Can unicellular animals reproduce indefinitely without recourse to fertilization? This was the question to which an answer was sought when this experiment was begun 22 years ago. On May 1st, 1907, a pedigree culture of Paramecium aurelia was started with a “wild” individual and has been maintained by the isolation of certain of its progeny practically every day, with the exception noted below. The number of divisions has been recorded at each isolation and has afforded a continuous series of data for the study of the reproductive activity of the culture. Throughout the experiment some of the animals discarded from the lines at the daily isolations have been fixed, stained, and mounted as permanent preparations for the study of the cytological changes during the life history. The culture medium for the first 8 months of the work consisted of infusions of hay and fresh grass, but since February, 1908, various materials collected from ponds, swamps, etc., have been employed.
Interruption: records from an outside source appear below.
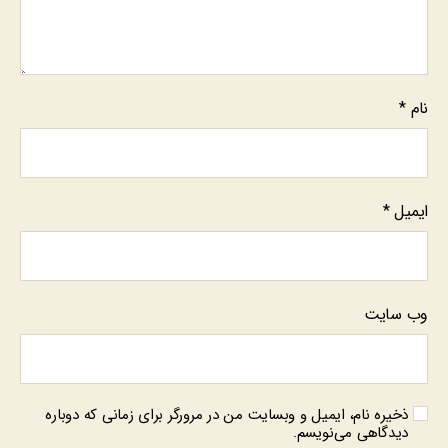
نام
*
ایمیل
*
وب‌ سایت
ذخیره نام، ایمیل و وبسایت من در مرورگر برای زمانی که دوباره
دیدگاهی می‌نویسم.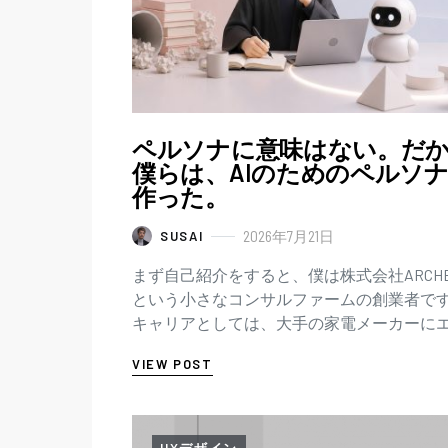
ペルソナに意味はない。だ
僕らは、AIのためのペルソ
作った。
2026年7月21日
SUSAI
まず自己紹介をすると、僕は株式会社ARCHE
という小さなコンサルファームの創業者で
キャリアとしては、大手の家電メーカーに
ジニアとして就職して、独立系コンサルフ
VIEW POST
ムを経て、コンサル…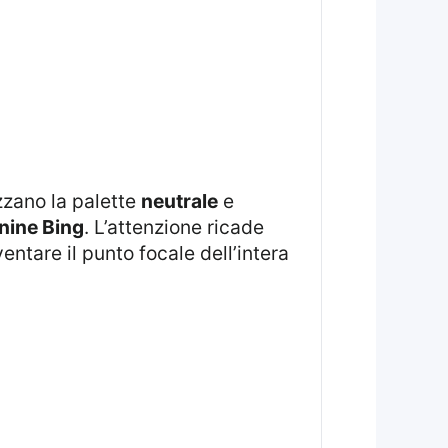
zzano la palette
neutrale
e
nine Bing
. L’attenzione ricade
ventare il punto focale dell’intera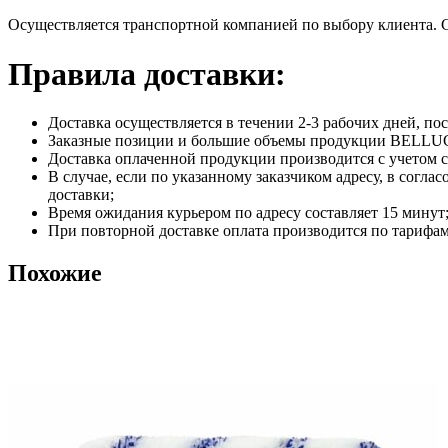
Осуществляется транспортной компанией по выбору клиента. 
Правила доставки:
Доставка осуществляется в течении 2-3 рабочих дней, п
Заказные позиции и большие объемы продукции BELLUCC
Доставка оплаченной продукции производится с учетом с
В случае, если по указанному заказчиком адресу, в согл
доставки;
Время ожидания курьером по адресу составляет 15 минут
При повторной доставке оплата производится по тарифа
Похожие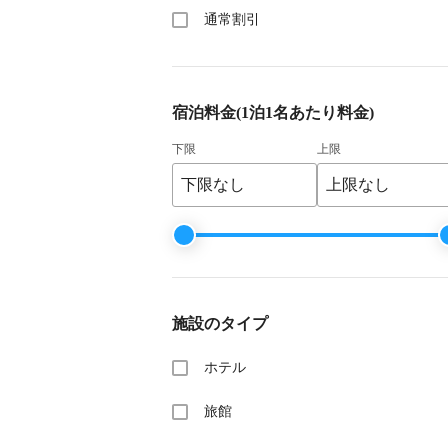
通常割引
宿泊料金
(1泊1名あたり料金)
下限
上限
施設のタイプ
ホテル
旅館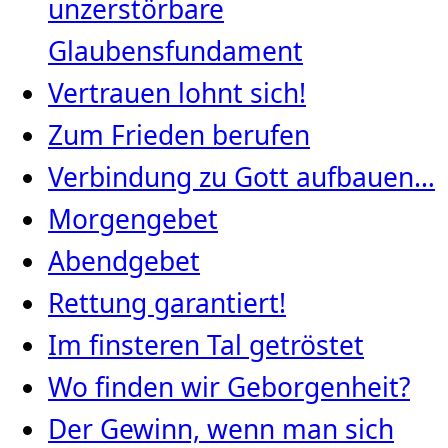
unzerstörbare
Glaubensfundament
Vertrauen lohnt sich!
Zum Frieden berufen
Verbindung zu Gott aufbauen…
Morgengebet
Abendgebet
Rettung garantiert!
Im finsteren Tal getröstet
Wo finden wir Geborgenheit?
Der Gewinn, wenn man sich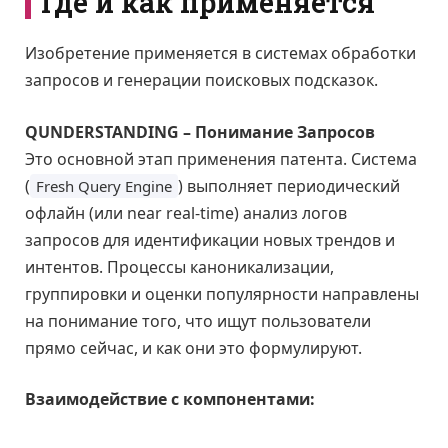
Где и как применяется
Изобретение применяется в системах обработки
запросов и генерации поисковых подсказок.
QUNDERSTANDING – Понимание Запросов
Это основной этап применения патента. Система
(
) выполняет периодический
Fresh Query Engine
офлайн (или near real-time) анализ логов
запросов для идентификации новых трендов и
интентов. Процессы каноникализации,
группировки и оценки популярности направлены
на понимание того, что ищут пользователи
прямо сейчас, и как они это формулируют.
Взаимодействие с компонентами: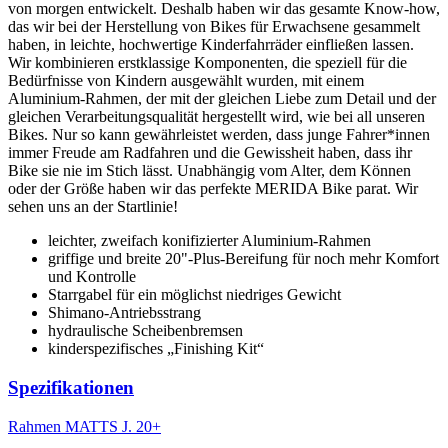
von morgen entwickelt. Deshalb haben wir das gesamte Know-how,
das wir bei der Herstellung von Bikes für Erwachsene gesammelt
haben, in leichte, hochwertige Kinderfahrräder einfließen lassen.
Wir kombinieren erstklassige Komponenten, die speziell für die
Bedürfnisse von Kindern ausgewählt wurden, mit einem
Aluminium-Rahmen, der mit der gleichen Liebe zum Detail und der
gleichen Verarbeitungsqualität hergestellt wird, wie bei all unseren
Bikes. Nur so kann gewährleistet werden, dass junge Fahrer*innen
immer Freude am Radfahren und die Gewissheit haben, dass ihr
Bike sie nie im Stich lässt. Unabhängig vom Alter, dem Können
oder der Größe haben wir das perfekte MERIDA Bike parat. Wir
sehen uns an der Startlinie!
leichter, zweifach konifizierter Aluminium-Rahmen
griffige und breite 20"-Plus-Bereifung für noch mehr Komfort
und Kontrolle
Starrgabel für ein möglichst niedriges Gewicht
Shimano-Antriebsstrang
hydraulische Scheibenbremsen
kinderspezifisches „Finishing Kit“
Spezifikationen
Rahmen
MATTS J. 20+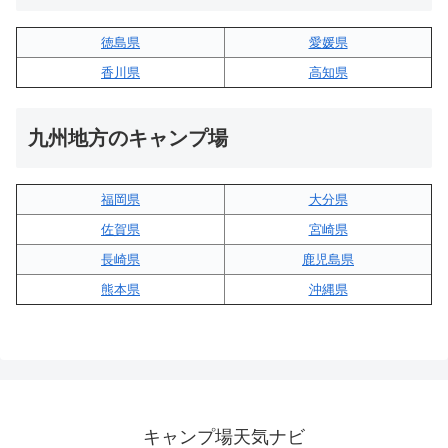
徳島県
愛媛県
香川県
高知県
九州地方のキャンプ場
福岡県
大分県
佐賀県
宮崎県
長崎県
鹿児島県
熊本県
沖縄県
キャンプ場天気ナビ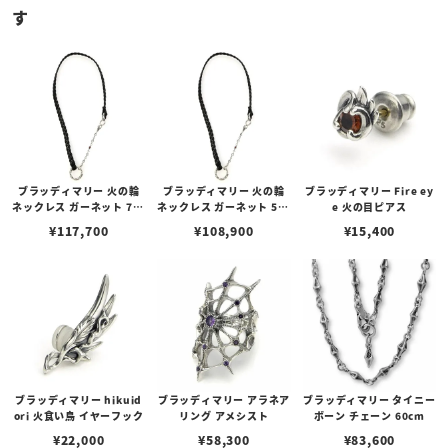
す
ブラッディマリー 火の輪
ブラッディマリー 火の輪
ブラッディマリー Fire ey
ネックレス ガーネット 70c
ネックレス ガーネット 50c
e 火の目ピアス
m
m
¥
117,700
¥
108,900
¥
15,400
ブラッディマリー hikuid
ブラッディマリー アラネア
ブラッディマリー タイニー
ori 火食い鳥 イヤーフック
リング アメシスト
ボーン チェーン 60cm
¥
22,000
¥
58,300
¥
83,600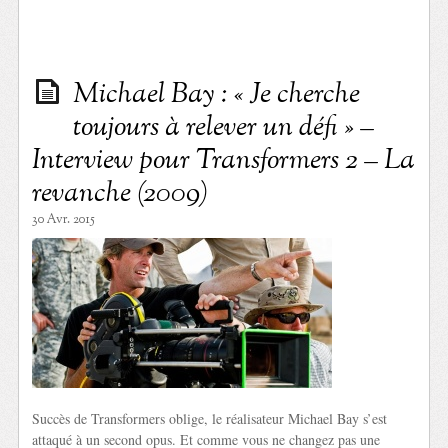
Michael Bay : « Je cherche
toujours à relever un défi » –
Interview pour Transformers 2 – La
revanche (2009)
30 Avr. 2015
Succès de Transformers oblige, le réalisateur Michael Bay s’est
attaqué à un second opus. Et comme vous ne changez pas une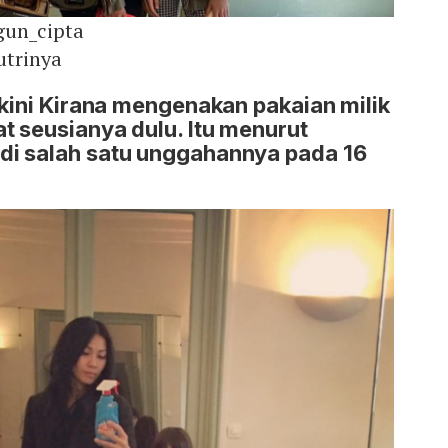
gun_cipta
utrinya
 kini Kirana mengenakan pakaian milik
 seusianya dulu. Itu menurut
i salah satu unggahannya pada 16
The infusions have invariably been thoroughly boiled to prevent the contamination of the pure culture with foreign strains of Paramecium. The possibility of conjugation occurring in the culture has been precluded by the almost daily isolation of the products of division. In short, the animals of the culture are all direct lineal descendants, without fertilization, of the single animal isolated in 1907.
In this manner the pedigree culture was carried for 8 years, during which 5071 generations were attained, and then (May 1, 1915), the experiment was considered formally closed with the statement that the organisms of the present generation are in as normal morphological and physiological condition as the original individual isolated to initiate the culture.